The events of the portion of Thomas’s life that she recalls in this book supply the makings for a complex, interesting story. And there are indeed intriguing moments. But much of the book describes Thomas’s daily life at the time—her interactions with her dogs, her compulsion to paint when she doesn’t feel that she can write, her arthritis, what she’s cooking from day to day, her contemplations of death, memories of herself and her friend and daughter.

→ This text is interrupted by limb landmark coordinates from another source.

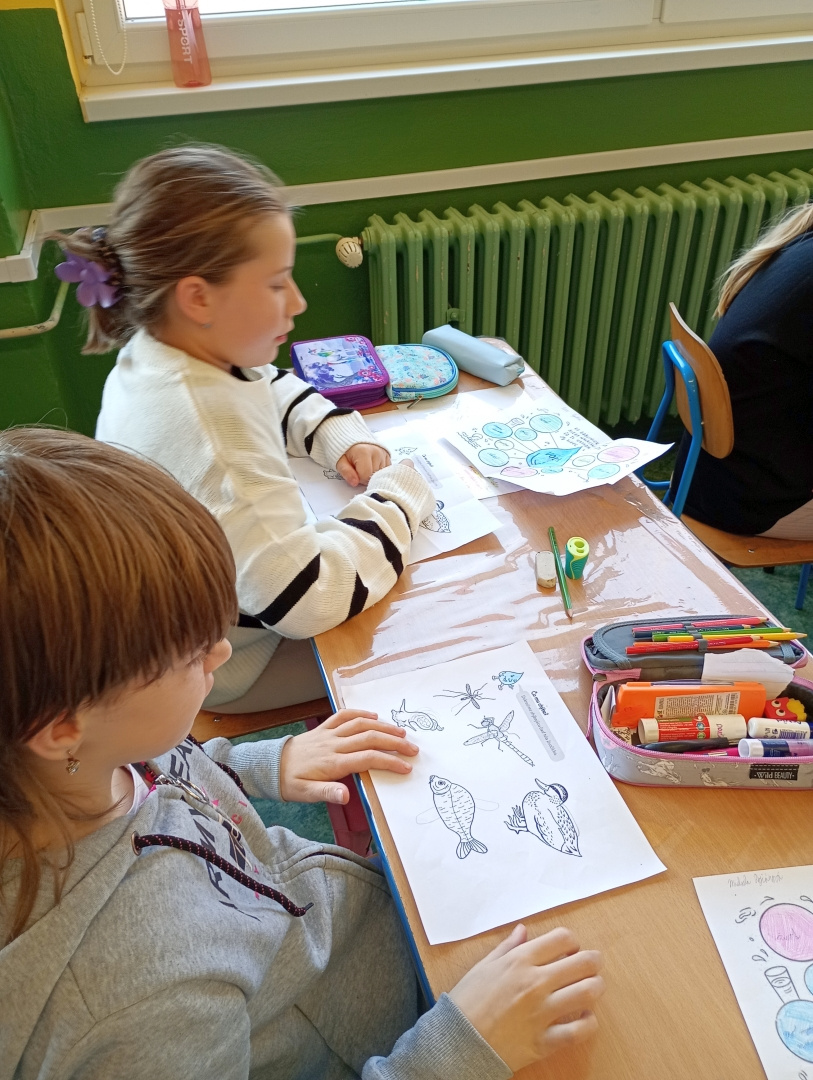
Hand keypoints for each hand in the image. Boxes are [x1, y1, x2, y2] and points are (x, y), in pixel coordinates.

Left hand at [278, 709, 417, 802]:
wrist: (269, 766)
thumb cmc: (289, 783)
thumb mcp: (306, 794)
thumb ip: (327, 793)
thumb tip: (347, 796)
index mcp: (333, 762)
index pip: (368, 759)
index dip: (389, 762)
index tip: (406, 767)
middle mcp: (334, 744)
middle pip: (370, 738)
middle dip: (394, 743)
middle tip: (413, 749)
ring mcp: (329, 734)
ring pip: (360, 725)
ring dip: (383, 726)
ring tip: (401, 733)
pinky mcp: (323, 728)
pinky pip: (344, 716)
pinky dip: (360, 713)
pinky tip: (373, 716)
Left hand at [336, 443, 390, 485]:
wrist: (352, 437)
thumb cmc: (345, 450)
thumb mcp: (340, 461)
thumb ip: (346, 472)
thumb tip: (354, 482)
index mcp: (364, 452)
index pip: (365, 477)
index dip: (358, 478)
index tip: (354, 472)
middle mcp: (376, 452)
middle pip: (374, 476)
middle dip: (365, 476)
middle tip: (358, 468)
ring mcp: (383, 453)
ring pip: (380, 474)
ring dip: (372, 474)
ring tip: (364, 465)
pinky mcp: (387, 455)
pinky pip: (385, 470)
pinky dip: (378, 471)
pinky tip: (371, 465)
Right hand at [448, 924, 603, 1072]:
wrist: (458, 1043)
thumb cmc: (468, 1002)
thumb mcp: (483, 966)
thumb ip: (507, 947)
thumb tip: (524, 930)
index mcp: (520, 961)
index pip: (562, 939)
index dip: (572, 941)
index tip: (570, 949)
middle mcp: (535, 983)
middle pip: (582, 963)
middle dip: (593, 961)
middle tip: (592, 965)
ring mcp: (542, 1012)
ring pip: (587, 992)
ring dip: (596, 987)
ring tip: (592, 988)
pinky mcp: (544, 1041)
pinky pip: (580, 1030)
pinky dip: (589, 1022)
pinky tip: (585, 1017)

I found myself resistant to what Thomas was choosing to include in her narrative. For instance, at one point early in the memoir, she writes
I have been trying to remember being young, which is hard because I don’t feel old until I try to get up from my chair. . . . I think, but, oh well, I was once young and slender and pretty and I made the most of it. It’s somebody else’s turn now.
My initial reaction was, does anyone want to read this? Is this worth anyone’s time?
She also writes this.
I used to feel about king-size beds the way I do about Hummers and private jets and granite countertops, but over the past several years I gained three dogs and thirty pounds, and my old bed, a humble queen, just didn’t cut it anymore. It was either lose the weight, lose the dogs, or buy something bigger.
Again, who cares about that? Or this?
A winter afternoon spent in bed, the arthritis in my hip hurting and me too lazy to find the Advil.
Reading this, I began to feel as if I needed a nap.
Then I stopped. I said, What a minute. What am I doing?
I had been scoffing at the life and thoughts of a woman in her sixties as if they were irrelevant, worthless. Not worthy of paper and ink. Not valuable to an audience.
I, a woman dedicated to defending and supporting women. I, a woman who has fought against many odds to have her own legitimacy, her own value, acknowledged. Here I was dismissing the thoughts of a mature woman who was writing honestly about her experiences.
I’m ashamed. I fell into the youth-focused trap that I have railed against. I devalued the very kind of woman that I have, in other circumstances, rushed to defend.
Okay, I get it. My resistance is probably due to the fact that I know what is ahead for me, and it may be very much like the life that Thomas describes. Some few years from now I, like Thomas, may look forward to naps with my dog as the highlight of my day. I, too, may find it noteworthy to track my bodily discomforts. And I, like Thomas, may begin wanting to drink beer at 10:30 in the mornings to ease the pain and boredom.
Abigail Thomas, I am sorry. Mature women out there, I apologize. A mature woman’s thoughts and concerns are valid and should be taken seriously. Mature women are valuable. They can write meaningfully about their experiences. And their writing should be taken seriously.
Yesterday, I discovered that Thomas has written a new memoir. Still Life at Eighty: The Next Interesting Thing. Congratulations to Thomas for reaching the admirable age of eighty and still having the will and ability to write and publish a book. And my best wishes to all mature women who continue to make and share their art.
Not as a penance for my former dismissiveness, but out of true interest in the next interesting thing, I will read Thomas’s new book.